Likewise, the fragmented conversations problem doesn’t worry me greatly. Not only is not an actual copyright issue, but I could not find a single post with a comment to it.

Today.com is not a site that I will use personally. but it doesn’t not raise as many alarm bells as other either.

All of the issues with the site would be very easy to fix and would likely only require a few minor adjustments.

Conclusions

These days, almost anyone can make the next great Web service or killer app. All one needs it the knowledge, some time and a server.

However, in doing so, it is important to have an understanding of the legal, ethical and industry guidelines in what you are doing. In many of these cases, one gets the impression that they did not run what they were doing by an attorney or allow someone else to offer input. In the case of Blogdimension, they seemed almost hostile to the input that they did get.

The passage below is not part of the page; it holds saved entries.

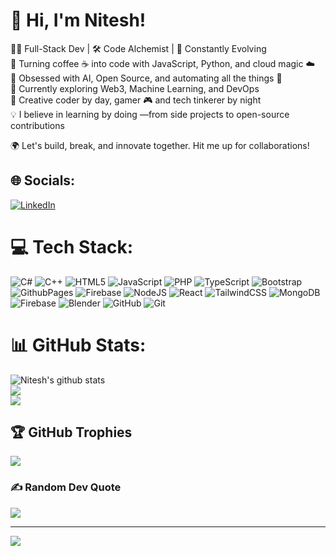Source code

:    # 👋 Hi, I'm Nitesh!

👨‍💻 Full-Stack Dev | 🛠️ Code Alchemist | 🚀 Constantly Evolving <br>
🌱 Turning coffee ☕ into code with JavaScript, Python, and cloud magic ☁️ <br>
🧠 Obsessed with AI, Open Source, and automating all the things 🤖 <br>
🔭 Currently exploring Web3, Machine Learning, and DevOps <br> 
🎨 Creative coder by day, gamer 🎮 and tech tinkerer by night <br> 
💡 I believe in learning by doing —from side projects to open-source contributions <br>
    
🌍 Let's build, break, and innovate together. Hit me up for collaborations! <br> 
 
## 🌐 Socials: 
[![LinkedIn](https://img.shields.io/badge/LinkedIn-%230077B5.svg?logo=linkedin&logoColor=white)](https://www.linkedin.com/in/nitesh-kumar-203a85274/)

# 💻 Tech Stack: 
![C#](https://img.shields.io/badge/c%23-%23239120.svg?style=for-the-badge&logo=csharp&logoColor=white) 
![C++](https://img.shields.io/badge/c++-%2300599C.svg?style=for-the-badge&logo=c%2B%2B&logoColor=white)
![HTML5](https://img.shields.io/badge/html5-%23E34F26.svg?style=for-the-badge&logo=html5&logoColor=white)
![JavaScript](https://img.shields.io/badge/javascript-%23323330.svg?style=for-the-badge&logo=javascript&logoColor=%23F7DF1E)
![PHP](https://img.shields.io/badge/php-%23777BB4.svg?style=for-the-badge&logo=php&logoColor=white)
![TypeScript](https://img.shields.io/badge/typescript-%23007ACC.svg?style=for-the-badge&logo=typescript&logoColor=white)
![Bootstrap](https://img.shields.io/badge/bootstrap-%238511FA.svg?style=for-the-badge&logo=bootstrap&logoColor=white)
![GithubPages](https://img.shields.io/badge/github%20pages-121013?style=for-the-badge&logo=github&logoColor=white)
![Firebase](https://img.shields.io/badge/firebase-%23039BE5.svg?style=for-the-badge&logo=firebase)
![NodeJS](https://img.shields.io/badge/node.js-6DA55F?style=for-the-badge&logo=node.js&logoColor=white)
![React](https://img.shields.io/badge/react-%2320232a.svg?style=for-the-badge&logo=react&logoColor=%2361DAFB)
![TailwindCSS](https://img.shields.io/badge/tailwindcss-%2338B2AC.svg?style=for-the-badge&logo=tailwind-css&logoColor=white)
![MongoDB](https://img.shields.io/badge/MongoDB-%234ea94b.svg?style=for-the-badge&logo=mongodb&logoColor=white)
![Firebase](https://img.shields.io/badge/firebase-a08021?style=for-the-badge&logo=firebase&logoColor=ffcd34)
![Blender](https://img.shields.io/badge/blender-%23F5792A.svg?style=for-the-badge&logo=blender&logoColor=white)
![GitHub](https://img.shields.io/badge/github-%23121011.svg?style=for-the-badge&logo=github&logoColor=white)
![Git](https://img.shields.io/badge/git-%23F05033.svg?style=for-the-badge&logo=git&logoColor=white) 

# 📊 GitHub Stats:
![Nitesh's github stats](https://github-readme-stats.vercel.app/api?username=niteshcipher&show_icons=true&theme=gruvbox)<br/>
![](https://github-readme-streak-stats.herokuapp.com/?user=niteshcipher&theme=dark&hide_border=false)<br/>
![](https://github-readme-stats.vercel.app/api/top-langs/?username=niteshcipher&theme=dark&hide_border=false&include_all_commits=false&count_private=false&layout=compact)

## 🏆 GitHub Trophies
![](https://github-profile-trophy.vercel.app/?username=niteshcipher&theme=radical&no-frame=false&no-bg=true&margin-w=4)

### ✍️ Random Dev Quote
![](https://quotes-github-readme.vercel.app/api?type=horizontal&theme=merko)

---
[![](https://visitcount.itsvg.in/api?id=niteshcipher&icon=0&color=0)](https://visitcount.itsvg.in)

<!-- Proudly created with GPRM ( https://gprm.itsvg.in ) -->



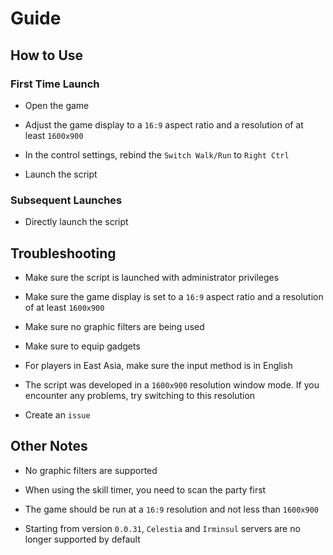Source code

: # Guide

## How to Use

### First Time Launch

- Open the game

- Adjust the game display to a `16:9` aspect ratio and a resolution of at least `1600x900`

- In the control settings, rebind the `Switch Walk/Run` to `Right Ctrl`

- Launch the script

### Subsequent Launches

- Directly launch the script

## Troubleshooting

- Make sure the script is launched with administrator privileges

- Make sure the game display is set to a `16:9` aspect ratio and a resolution of at least `1600x900`

- Make sure no graphic filters are being used

- Make sure to equip gadgets

- For players in East Asia, make sure the input method is in English

- The script was developed in a `1600x900` resolution window mode. If you encounter any problems, try switching to this resolution

- Create an `issue`

## Other Notes

- No graphic filters are supported

- When using the skill timer, you need to scan the party first

- The game should be run at a `16:9` resolution and not less than `1600x900`

- Starting from version `0.0.31`, `Celestia` and `Irminsul` servers are no longer supported by default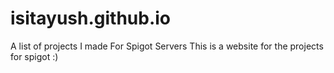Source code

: # isitayush.github.io
A list of projects I made  For Spigot Servers
This is a website for the projects for spigot :) 
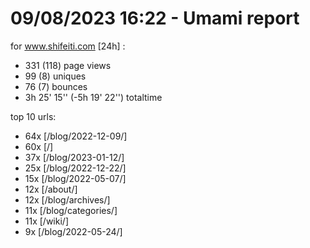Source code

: # 09/08/2023 16:22 - Umami report
for www.shifeiti.com [24h] :

 - 331 (118) page views
 - 99 (8) uniques
 - 76 (7) bounces
 - 3h 25' 15'' (-5h 19' 22'') totaltime


top 10 urls:
 - 64x [/blog/2022-12-09/]
 - 60x [/]
 - 37x [/blog/2023-01-12/]
 - 25x [/blog/2022-12-22/]
 - 15x [/blog/2022-05-07/]
 - 12x [/about/]
 - 12x [/blog/archives/]
 - 11x [/blog/categories/]
 - 11x [/wiki/]
 - 9x [/blog/2022-05-24/]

It is easy when you are thinking about what would be neat or a great feature to forget about the people whose content you are using. However, any new application or search engine needs to think about content creators as well as users.

Unfortunately, there is much more to creating an application than just writing and testing code. There are many other considerations to weigh and many developers don’t seem ready to deal with them all.

Hopefully, developers will get more savvy about these issues and avoid these kinds of simple mistakes in the future. Otherwise, we can expect many more flame ups like the one over Shyftr.